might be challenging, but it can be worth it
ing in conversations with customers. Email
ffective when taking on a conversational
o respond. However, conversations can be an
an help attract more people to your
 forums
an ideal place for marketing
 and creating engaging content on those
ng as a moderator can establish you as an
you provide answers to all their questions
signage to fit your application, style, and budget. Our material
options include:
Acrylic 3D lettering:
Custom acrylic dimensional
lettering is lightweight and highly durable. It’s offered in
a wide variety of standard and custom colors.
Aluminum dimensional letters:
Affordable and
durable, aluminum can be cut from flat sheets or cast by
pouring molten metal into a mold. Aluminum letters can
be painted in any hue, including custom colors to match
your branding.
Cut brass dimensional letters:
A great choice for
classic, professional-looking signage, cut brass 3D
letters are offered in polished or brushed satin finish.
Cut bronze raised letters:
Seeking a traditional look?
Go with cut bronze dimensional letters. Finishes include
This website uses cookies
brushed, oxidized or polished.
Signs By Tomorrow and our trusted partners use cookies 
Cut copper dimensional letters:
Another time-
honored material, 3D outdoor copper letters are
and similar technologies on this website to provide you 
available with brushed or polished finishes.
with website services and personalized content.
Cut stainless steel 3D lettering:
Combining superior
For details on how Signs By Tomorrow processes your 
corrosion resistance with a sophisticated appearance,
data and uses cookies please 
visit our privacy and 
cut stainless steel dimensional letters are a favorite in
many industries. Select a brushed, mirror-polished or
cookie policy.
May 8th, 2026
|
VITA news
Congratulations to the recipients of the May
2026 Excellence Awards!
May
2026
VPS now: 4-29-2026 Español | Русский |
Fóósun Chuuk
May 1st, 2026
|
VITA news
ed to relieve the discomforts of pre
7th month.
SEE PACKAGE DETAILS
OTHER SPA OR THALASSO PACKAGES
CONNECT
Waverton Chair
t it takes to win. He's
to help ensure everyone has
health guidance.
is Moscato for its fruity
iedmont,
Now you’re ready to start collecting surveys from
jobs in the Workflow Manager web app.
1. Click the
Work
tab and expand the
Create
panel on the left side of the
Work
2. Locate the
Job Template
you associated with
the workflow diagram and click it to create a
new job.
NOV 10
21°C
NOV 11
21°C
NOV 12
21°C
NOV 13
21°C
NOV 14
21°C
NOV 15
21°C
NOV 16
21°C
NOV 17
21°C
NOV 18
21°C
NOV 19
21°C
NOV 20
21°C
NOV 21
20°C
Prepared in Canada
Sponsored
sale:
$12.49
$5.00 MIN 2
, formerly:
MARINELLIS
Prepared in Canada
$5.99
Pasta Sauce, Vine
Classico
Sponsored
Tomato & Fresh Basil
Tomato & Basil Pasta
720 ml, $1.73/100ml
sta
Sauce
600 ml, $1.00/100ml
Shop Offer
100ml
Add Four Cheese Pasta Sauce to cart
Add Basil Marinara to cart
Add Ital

● ABOUT THIS EXERCISE: The material shown above is to be retyped in full, without alteration.

● SOLUTION FOR THIS PROBLEM:
might be challenging, but it can be worth it
ing in conversations with customers. Email
ffective when taking on a conversational
o respond. However, conversations can be an
an help attract more people to your
 forums
an ideal place for marketing
 and creating engaging content on those
ng as a moderator can establish you as an
you provide answers to all their questions
signage to fit your application, style, and budget. Our material
options include:
Acrylic 3D lettering:
Custom acrylic dimensional
lettering is lightweight and highly durable. It’s offered in
a wide variety of standard and custom colors.
Aluminum dimensional letters:
Affordable and
durable, aluminum can be cut from flat sheets or cast by
pouring molten metal into a mold. Aluminum letters can
be painted in any hue, including custom colors to match
your branding.
Cut brass dimensional letters:
A great choice for
classic, professional-looking signage, cut brass 3D
letters are offered in polished or brushed satin finish.
Cut bronze raised letters:
Seeking a traditional look?
Go with cut bronze dimensional letters. Finishes include
This website uses cookies
brushed, oxidized or polished.
Signs By Tomorrow and our trusted partners use cookies 
Cut copper dimensional letters:
Another time-
honored material, 3D outdoor copper letters are
and similar technologies on this website to provide you 
available with brushed or polished finishes.
with website services and personalized content.
Cut stainless steel 3D lettering:
Combining superior
For details on how Signs By Tomorrow processes your 
corrosion resistance with a sophisticated appearance,
data and uses cookies please 
visit our privacy and 
cut stainless steel dimensional letters are a favorite in
many industries. Select a brushed, mirror-polished or
cookie policy.
May 8th, 2026
|
VITA news
Congratulations to the recipients of the May
2026 Excellence Awards!
May
2026
VPS now: 4-29-2026 Español | Русский |
Fóósun Chuuk
May 1st, 2026
|
VITA news
ed to relieve the discomforts of pre
7th month.
SEE PACKAGE DETAILS
OTHER SPA OR THALASSO PACKAGES
CONNECT
Waverton Chair
t it takes to win. He's
to help ensure everyone has
health guidance.
is Moscato for its fruity
iedmont,
Now you’re ready to start collecting surveys from
jobs in the Workflow Manager web app.
1. Click the
Work
tab and expand the
Create
panel on the left side of the
Work
2. Locate the
Job Template
you associated with
the workflow diagram and click it to create a
new job.
NOV 10
21°C
NOV 11
21°C
NOV 12
21°C
NOV 13
21°C
NOV 14
21°C
NOV 15
21°C
NOV 16
21°C
NOV 17
21°C
NOV 18
21°C
NOV 19
21°C
NOV 20
21°C
NOV 21
20°C
Prepared in Canada
Sponsored
sale:
$12.49
$5.00 MIN 2
, formerly:
MARINELLIS
Prepared in Canada
$5.99
Pasta Sauce, Vine
Classico
Sponsored
Tomato & Fresh Basil
Tomato & Basil Pasta
720 ml, $1.73/100ml
sta
Sauce
600 ml, $1.00/100ml
Shop Offer
100ml
Add Four Cheese Pasta Sauce to cart
Add Basil Marinara to cart
Add Ital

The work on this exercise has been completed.